Le montant des financements (appelés « aides ») attribués aux entreprises est une véritable jungle administrative qui fait les délices de quelques cabinets de consulting. C’est en outre un sujet de glose pour les normaliens sur les problèmes de dissymétrie d’information.
Le rapport rendu par trois hauts fonctionnaires en janvier 2007 et  intitulé  » Mission d’audit de modernisation » recense pour l’année 2005:

–          287 aides étatiques (dispositifs fiscaux, dispositifs d’exonérations de charges…)

–          260 aides techniques nationales

–          73 aides d’organismes nationaux non étatiques (réseau des CCI, MEDEF..)

–          120 aides nationales régionalisées (ex aides de la DRIRE…)

–          22 aides européennes

–          650 aides des collectivités locales

Les épithètes manquent pour décrire ce fatras. Parmi les aides étatiques on peut citer :

–          Réduction des cotisations sociales : 17 milliards

–          Taux réduit de TVA pour certains travaux : 4,2 milliards

–          Charge de retraite de la SNCF: 2,5milliards

–          Plus value à taux réduit: 1,8 milliards

–          Taux de TVA à 5,5% dans l’hôtellerie: 1,5 milliards

–          Taux réduit d’imposition pour les PME : 1,4 milliards

–          Taux réduit de TIPP sur le fuel domestique utilisé comme carburant: 1,3 milliards

–          Exonération de TIPP pour l’aérien: 1,3 milliards

–          Contribution aux charges d’infrastructure ferroviaire: 1,2 milliards

Cette recension des seules aides du guichet Etat  mériterait d’être mise  à jour (l’avoir fiscal ayant disparu, de nouvelles aides étant apparues comme le taux réduit de TVA pour la restauration, le taux des plus values sur titres de participation est depuis tombé à zéro ce qui représente une aide supplémentaire).

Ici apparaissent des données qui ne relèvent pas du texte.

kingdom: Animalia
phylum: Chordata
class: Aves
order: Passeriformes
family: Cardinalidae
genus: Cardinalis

Les  aides étatiques représentaient à elles seules 57 milliards d’euros (ou encore 20% du total des prélèvements obligatoires à destination de l’état) soit l’essentiel des 65 milliards d’aides recensées par les auteurs du rapport et  se concentraient sur  quelques  dispositifs dont les principaux rappelés ci-dessus absorbent à eux seuls un volume de 32 milliards d’aides. Les aides non étatiques sont par contre très nombreuses mais représentent des montants absolus bien moindres.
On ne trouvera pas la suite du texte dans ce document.